Like Gordon, many young filmmakers felt that a strong point of the Collective was that it allowed artists and filmmakers to experiment -- and very little was off limits. "I had been involved in a theater called the Theater of Gibberish and we did a number of slide shows at the Collective -- a number of performance pieces" said Hoberman, whose own Mission to Mongo -- an experimental film featuring postcards found on the streets of Chinatown -- will screen at Anthology on April 8 along with several other works by avant-garde filmmakers. "I also did one series called Hollywood Agit-Prop, which was a mix of anti-Communist and anti-Fascist films that were made in Hollywood in the '40s."

By its second decade the Collective was showing work that stressed the political as well as the avant-garde. "One of the significant aspects of the Collective in the '80s," said Abigail Child, "was that filmmakers who had been brought up on structural and formalist filmmaking decided to put content to it and used formal invention. I think maybe because we were baby boomers and we were brought up in the Civil Rights Movement, women and gay people and people of other dimensionalities started making films. And it's very formal, but it's definitely engaged with issues in the world." Child's curated show at Orchard on April 20 gathers the newer work of Collective veterans Peggy Ahwash, Ken Jacobs and Leslie Thornton and addresses political content through formalist filmmaking.

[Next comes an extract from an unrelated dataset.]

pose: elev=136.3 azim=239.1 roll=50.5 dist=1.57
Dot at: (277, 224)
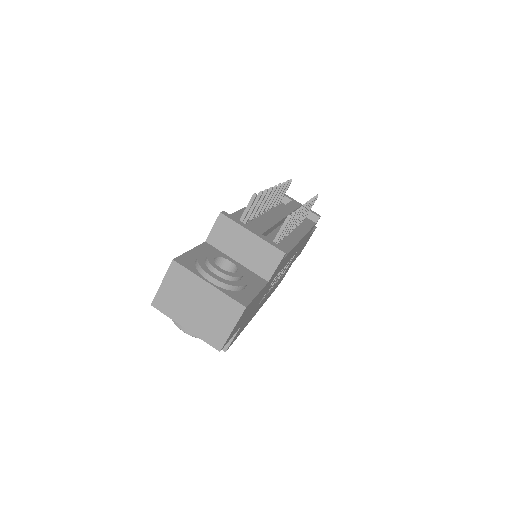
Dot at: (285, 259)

"The philosophy was to get to see films in a different way than just what they would see in a commercial theatrical cinema and to understand film as an art," Gordon said. "To explore film in the way that other artists also explored their medium, which was using elements of time, space, color, light, texture so that filmmakers foregrounded the artistic aesthetics of the medium as well as the ideas and interesting ways of telling a story that may be different than commercial Hollywood."